Promessi Sposi capitolo 38 Riassunto: le nozze di Renzo e Lucia

Il matrimonio viene celebrato così come il pranzo al palazzo del marchese, che aiuta persino gli sposi, Agnese e la mercantessa a servirsi. Però il marchese non si mescola agli ospiti e preferisce desinare con il parroco in una stanza a parte.

Riguardo il personaggio del marchese, Alessandro Manzoni osserva che, pur essendo un uomo retto e cordiale, non è certamente «un originale»: mai si metterebbe alla pari con dei contadini, contravvenendo al comportamento dei nobili del suo tempo.

La famiglia Tramaglino, tra saluti e lacrime, si separa dalla mercantessa, dal paese nativo e da don Abbondio, che, in fondo, ha sempre voluto bene ai due giovani: «son que’ benedetti affari, che imbroglian gli affetti», dice Manzoni sorridendo.

Promessi Sposi capitolo 38 Riassunto: Renzo, Lucia e Agnese si trasferiscono nel bergamasco, ma a Renzo risultano insopportabili i commenti dei paesani su Lucia

Renzo arriva a Bergamo con un bel gruzzolo di denaro, che non sa come investire: comperare campi o rilevare qualche filatoio? Prima però deve affrontare qualche piccolo problema sorto inaspettatamente proprio a causa di Lucia, che è attesa dai compaesani con viva curiosità. Infatti, le vicende trascorse, la fedeltà e l’attaccamento di Renzo hanno creato un’immagine un po’ falsa di lei e aspettative piuttosto esagerate sulla sua bellezza: si crede, insomma, che la ragazza debba avere «i capelli proprio d’oro, e le gote proprio di rosa, e due occhi l’uno più bello dell’altro». Così Lucia delude enormemente al punto che vengono rilevati di lei, piuttosto i difetti che non i pregi, fino a trovarla persino brutta.

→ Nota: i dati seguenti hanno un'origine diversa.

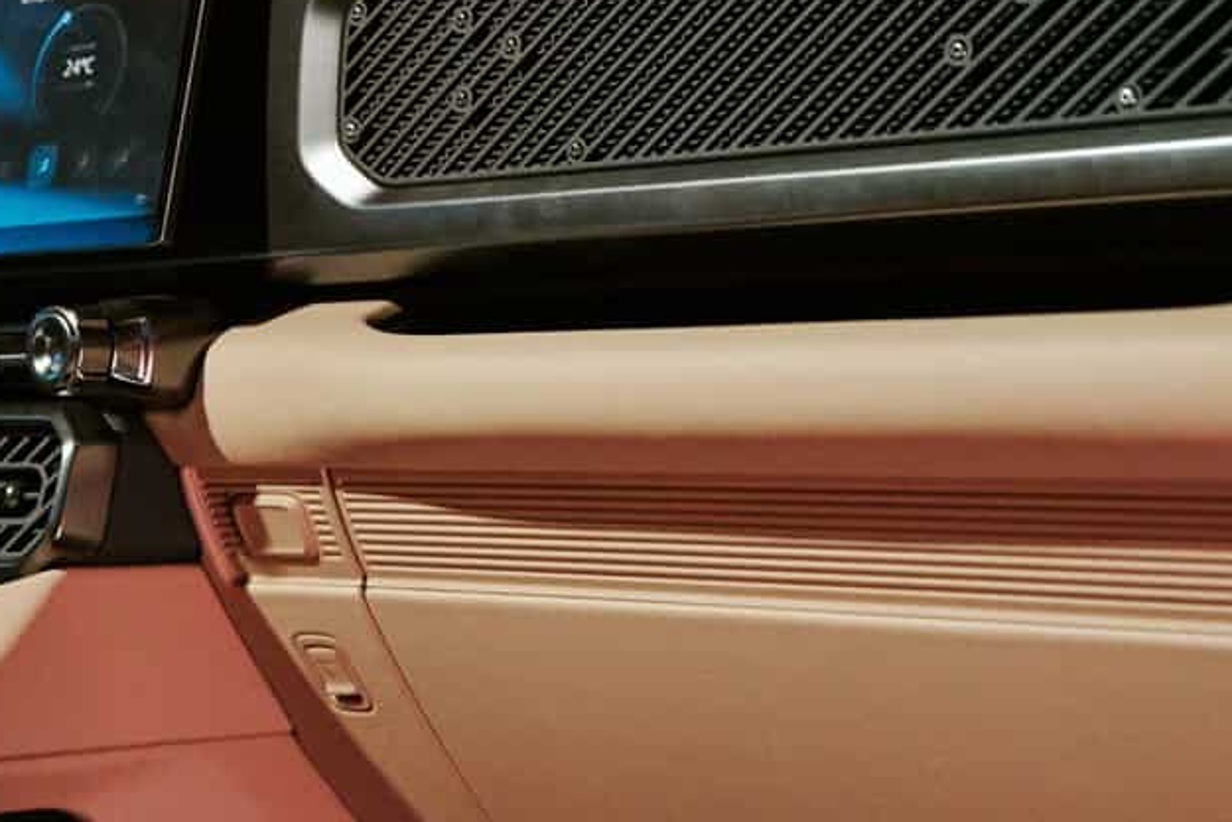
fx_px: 2875
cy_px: 43
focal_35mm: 84
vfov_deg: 16.0
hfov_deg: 24.0
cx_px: 347
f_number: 2.8
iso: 4000
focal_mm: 35
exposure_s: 1/50
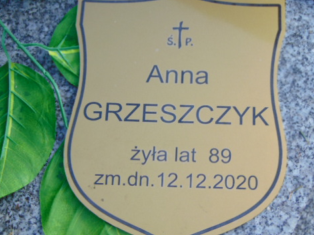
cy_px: 99
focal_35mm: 68
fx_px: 617
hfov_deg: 28.5
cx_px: 174
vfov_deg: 21.6
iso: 80
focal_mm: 9
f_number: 3.5
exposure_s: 1/320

I pettegolezzi giungono all’orecchio di Renzo che reagisce in maniera sgradevole: «a forza d’esser disgustato, era ormai diventato disgustoso» e antipatico a tutti.

Promessi sposi capitolo 38 Riassunto: Renzo acquista un filatoio alle porte di Bergamo e la famiglia vi si trasferisce. Inizia una vita serena

Per fortuna gli si presenta l’occasione di rilevare a poco prezzo, insieme con il cugino Bortolo, un filatoio in un’altra zona, quasi alle porte di Bergamo: lì nessuno conosce la storia di Lucia.

D’ora in avanti la vita degli sposi e di Agnese prosegue in modo sereno e di problemi gravi non se ne presenteranno più: prima che passi un anno dal matrimonio nasce una bambina, alla quale viene messo il nome Maria, come Renzo aveva promesso; poi nascono altri «cattivacci», come li chiama Agnese. Tutti, per volere del padre, imparano a leggere e a scrivere.

Promessi Sposi capitolo 38 Riassunto: il “sugo” della storia

Renzo ama raccontare ai suoi bambini «le gran cose» che ha imparato, dalle quali ne è uscito maturato, gli hanno permesso una crescita interiore e donato saggezza: ha fatto tesoro delle sue esperienze negative a Milano, durante i tumulti; nell’osteria della Luna piena; durante le peripezie alla ricerca di Lucia; al lazzaretto. Lucia, però, aggiunge che non basta comportarsi bene per tenere lontani i guai. Lei, infatti, non ha commesso nulla di male: sono i guai che hanno cercato lei.

«Dopo un lungo dibattere e cercare insieme» i due sposi giungono alla conclusione che l’uomo deve affrontare le difficoltà che la vita gli presenta fiducioso che Dio le saprà rendere utili per una vita migliore, perché ogni avvenimento rientra nel disegno della Provvidenza, volto sempre al bene.

Renzo e Lucia ci rivelano, dunque, il loro segreto per costruire una vita giusta: la fiducia in Dio associata all’incrollabile sicurezza che la Provvidenza guida le azioni degli uomini. «Questa conclusione» «da povera gente» è, secondo il narratore, «così giusta» da rappresentare «il sugo di tutta la storia», la quale, conclude Manzoni, «se non v’è dispiaciuta affatto, vogliatene bene a chi l’ha scritta, e anche un pochino a chi l’ha raccomodata. Ma se in vece fossimo riusciti ad annoiarvi, credete che non s’è fatto apposta».